Expected of Each Data Set
Each data set should be usable in a database, and should have variables with which the data set can be merged with other data sets. Barring that, the data should be geocoded (tagged with geographic positioning data, such as latitude and longitude, or state plane coordinates).
To ensure these data are useful without additional munging, the following should be true:
- the columns are delimited consistently or (less desirable) column separated correctly
- variable types aren't mixed within columns (no text in integer columns, etc.)
- Text strings are quoted (but this isn't strictly required, provided the text isn't comma-separated)
- Ideally, there is exactly one header row, but it's reasonable for some datasets to have two-line records OR lack any header row, provided there is a correct codebook
Has a unique identifier or a combination of columns that can be assembled into a unique identifier (day/date/month, e.g.)
Has a codebook describing each data variable (field), variable type, and, where needed, column width
The user/committer has actually imported the data and confirmed that it worked without errors
What's Missing? Is It Useful?
It's possible that the data are usable but less useful than they could be, if, for instance, the data were in a different format, or if they contained an additional variable or level of analysis.
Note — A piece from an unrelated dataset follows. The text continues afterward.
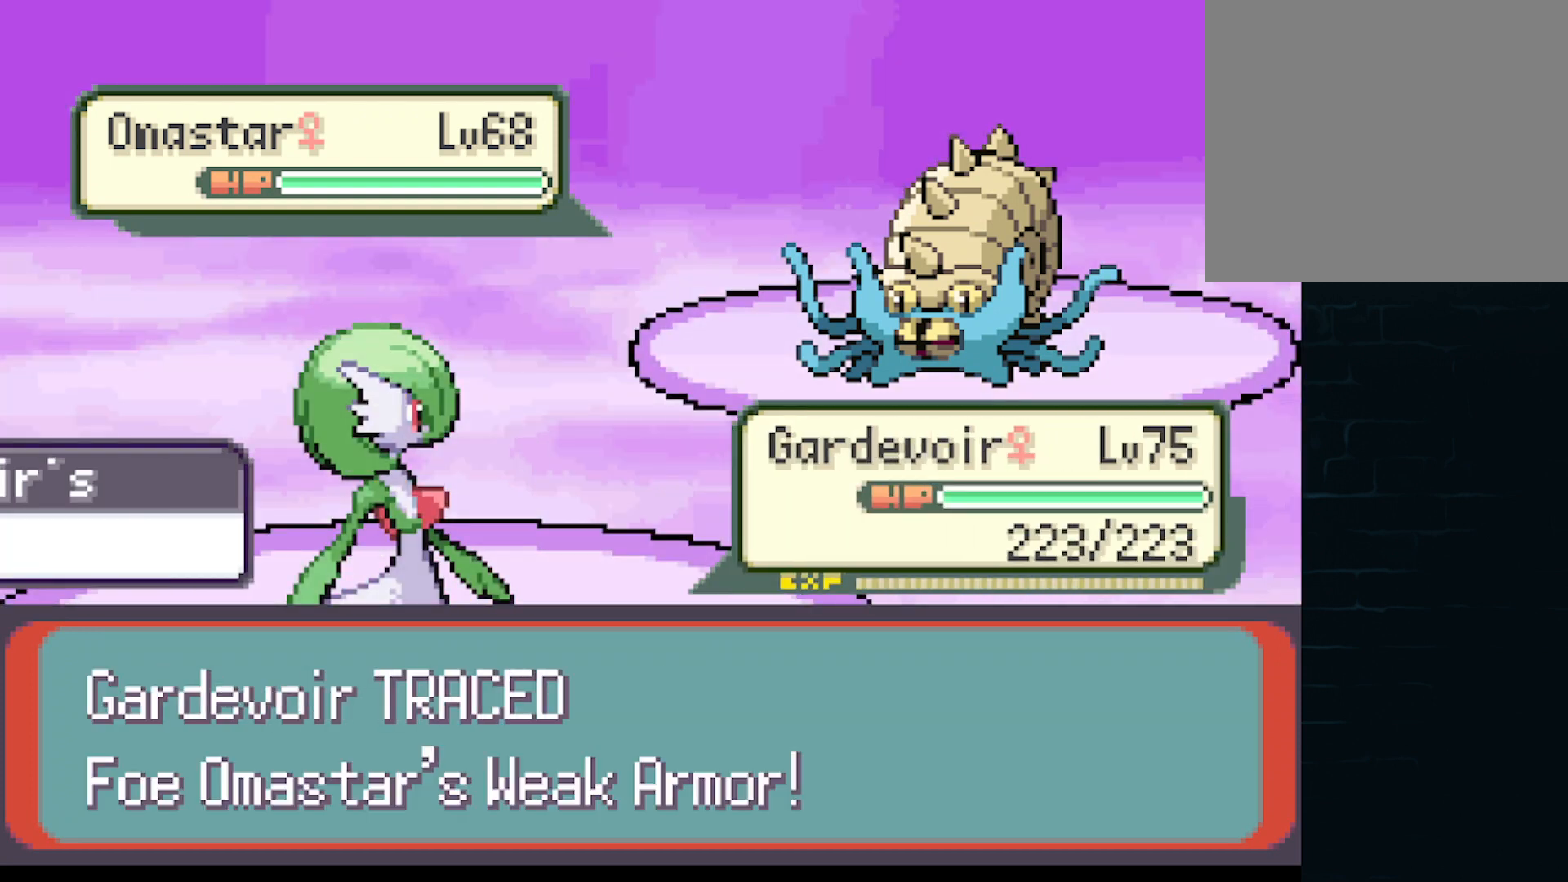
{"buttons": [], "left_stick": "center", "events": [[83, "B", "down"], [125, "B", "up"], [250, "B", "down"], [334, "B", "up"]]}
A "wish list" for reasonable changes or upgrades is also potentially useful for the data catalog, moving forward.
Additionally, a measure of usability is valuable. Please tag each data set with "usable", "unusable", "needs repair", etc.
Issue / Data fetching script
If you want to play around, or even use this data script for something else, you can clone the repo and use composer to install the dependencies.
$ git clone email@example.com:OpenDenton/City-of-Denton-Datasets.git
If you don't have composer installed, download that first.
$ brew install composer
$ curl -s http://getcomposer.org/installer | php
Then install the dependencies from the root of the repository.
$ composer install
From here, you'll need to generate a new Github token, and replace the demo token in the script.
$token = 'NEW TOKEN HERE';
unusable: any of a list of conditions that prevent the data from being used --
- the data set cannot be read by a computer program
- there are no definitions for variables
- text data are not represented by either ASCII or Unicode
complete: includes code book, machine-usable data, no missing data, and the columns match the data and expected data types
incomplete: missing some element that make the data imperfect or difficult to use; potentially usable but, obviously, not totally finished
gis: data include a geographic (whether or not they are geocoded) component
nocodebook: it is not possible to know what the values in a given column mean, for certain, because there is no supporting documentation for the data set
xls: data are in some Excel version format
text: data are provided in an ASCII text format
needsupdate: for time series data, are there missing years (especially the most recent years)?
needscleaning: Data may be usable but data within columns may be inconsistent or benefit from breaking values out into additional variables (A text field with "Males, 21-34, Causasian - Non-Hispanic" should really be at least four fields)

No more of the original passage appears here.